Li, Z.; Li, Y.; Kong, J.; Wu, Q.; Huang, P.; Zhang, Y.; Wu, W.; Chen, M.; Liu, Y.; Lin, H.; Hou, L.; Liu, G.; Zeng, T.; He, Y.; Hu, C.; Yang, Z.; Lu, M.; Min, L.; Xiao, Y.

CRISPR-Cas systems confer prokaryotic adaptive immunity by integrating foreign DNA (prespacers) into host arrays. Type II-A systems employ Cas9 for protospacer adjacent motif (PAM) recognition and coordinate with Csn2 and the Cas1-Cas2 integrase during spacer acquisition, yet their structural basis remains unresolved.
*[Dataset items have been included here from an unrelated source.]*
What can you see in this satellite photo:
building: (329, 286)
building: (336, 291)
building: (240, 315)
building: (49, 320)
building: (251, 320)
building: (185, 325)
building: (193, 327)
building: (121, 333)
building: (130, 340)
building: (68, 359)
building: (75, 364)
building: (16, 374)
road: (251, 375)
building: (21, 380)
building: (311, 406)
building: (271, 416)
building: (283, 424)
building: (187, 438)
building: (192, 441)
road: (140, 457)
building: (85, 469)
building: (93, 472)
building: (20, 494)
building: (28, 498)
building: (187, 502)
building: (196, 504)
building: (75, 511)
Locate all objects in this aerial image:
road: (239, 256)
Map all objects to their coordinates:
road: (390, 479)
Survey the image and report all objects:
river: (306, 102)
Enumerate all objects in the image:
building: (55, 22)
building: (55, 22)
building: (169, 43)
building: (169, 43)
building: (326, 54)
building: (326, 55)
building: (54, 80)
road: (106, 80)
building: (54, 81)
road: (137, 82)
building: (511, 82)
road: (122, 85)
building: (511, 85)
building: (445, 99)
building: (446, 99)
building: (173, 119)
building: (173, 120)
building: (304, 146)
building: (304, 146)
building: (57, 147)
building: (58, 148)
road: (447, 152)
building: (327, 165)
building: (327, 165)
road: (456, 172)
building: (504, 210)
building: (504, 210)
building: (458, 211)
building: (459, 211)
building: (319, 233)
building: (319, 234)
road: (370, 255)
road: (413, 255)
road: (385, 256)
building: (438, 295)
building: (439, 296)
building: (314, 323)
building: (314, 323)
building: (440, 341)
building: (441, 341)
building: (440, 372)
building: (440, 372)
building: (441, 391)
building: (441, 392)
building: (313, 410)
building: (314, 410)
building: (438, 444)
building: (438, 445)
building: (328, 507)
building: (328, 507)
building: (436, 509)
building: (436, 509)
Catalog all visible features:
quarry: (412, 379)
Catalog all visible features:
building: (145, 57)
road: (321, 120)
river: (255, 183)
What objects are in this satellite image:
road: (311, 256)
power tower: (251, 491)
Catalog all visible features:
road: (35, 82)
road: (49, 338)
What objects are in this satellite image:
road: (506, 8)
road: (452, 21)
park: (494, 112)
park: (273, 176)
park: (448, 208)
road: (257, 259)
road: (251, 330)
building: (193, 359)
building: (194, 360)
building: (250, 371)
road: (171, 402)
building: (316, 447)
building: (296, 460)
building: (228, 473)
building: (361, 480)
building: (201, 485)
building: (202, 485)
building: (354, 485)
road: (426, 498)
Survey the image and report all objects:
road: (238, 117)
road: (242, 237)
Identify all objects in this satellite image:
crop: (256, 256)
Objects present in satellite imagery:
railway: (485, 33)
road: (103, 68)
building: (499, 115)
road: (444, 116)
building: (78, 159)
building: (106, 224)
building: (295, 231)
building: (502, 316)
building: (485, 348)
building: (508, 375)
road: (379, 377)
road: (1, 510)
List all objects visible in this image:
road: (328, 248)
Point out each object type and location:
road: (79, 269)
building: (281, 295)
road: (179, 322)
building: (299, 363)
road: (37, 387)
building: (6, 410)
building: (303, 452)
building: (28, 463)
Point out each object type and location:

Here, we report cryo-EM structures of the Enterococcus faecalis Cas9-Csn2-Cas1-Cas2 supercomplex in apo and DNA-bound states. The apo-state structure (Cas92-Csn2-Cas1-Cas2) adopts a resting conformation, with Cas9 locked in a nuclease-inactive state and Cas1-Cas2 sterically blocked from prespacer loading. Upon DNA engagement, Cas9 undergoes a conformational transition, forming a prespacer catching complex that threads the DNA through Csn2\'s central channel. This architecture enables Cas9 to interrogate the PAM sequence while sliding along the DNA, with Cas9 and Csn2 jointly define a 30-bp DNA segment which matches the prespacer length. Subsequent dissociation of Cas9 triggers a structural reconfiguration of the Csn2-Cas1-Cas2 assembly. The PAM-proximal DNA becomes accessible, and Cas1-Cas2 relocates to bind to the exposed DNA, enabling further prespacer processing and directional integration. These findings reveal how Cas9 collaborates with Csn2 and Cas1-Cas2 to couple PAM recognition with prespacer selection, resolving the dynamic structural transitions that ensure fidelity during type II-A CRISPR adaptation.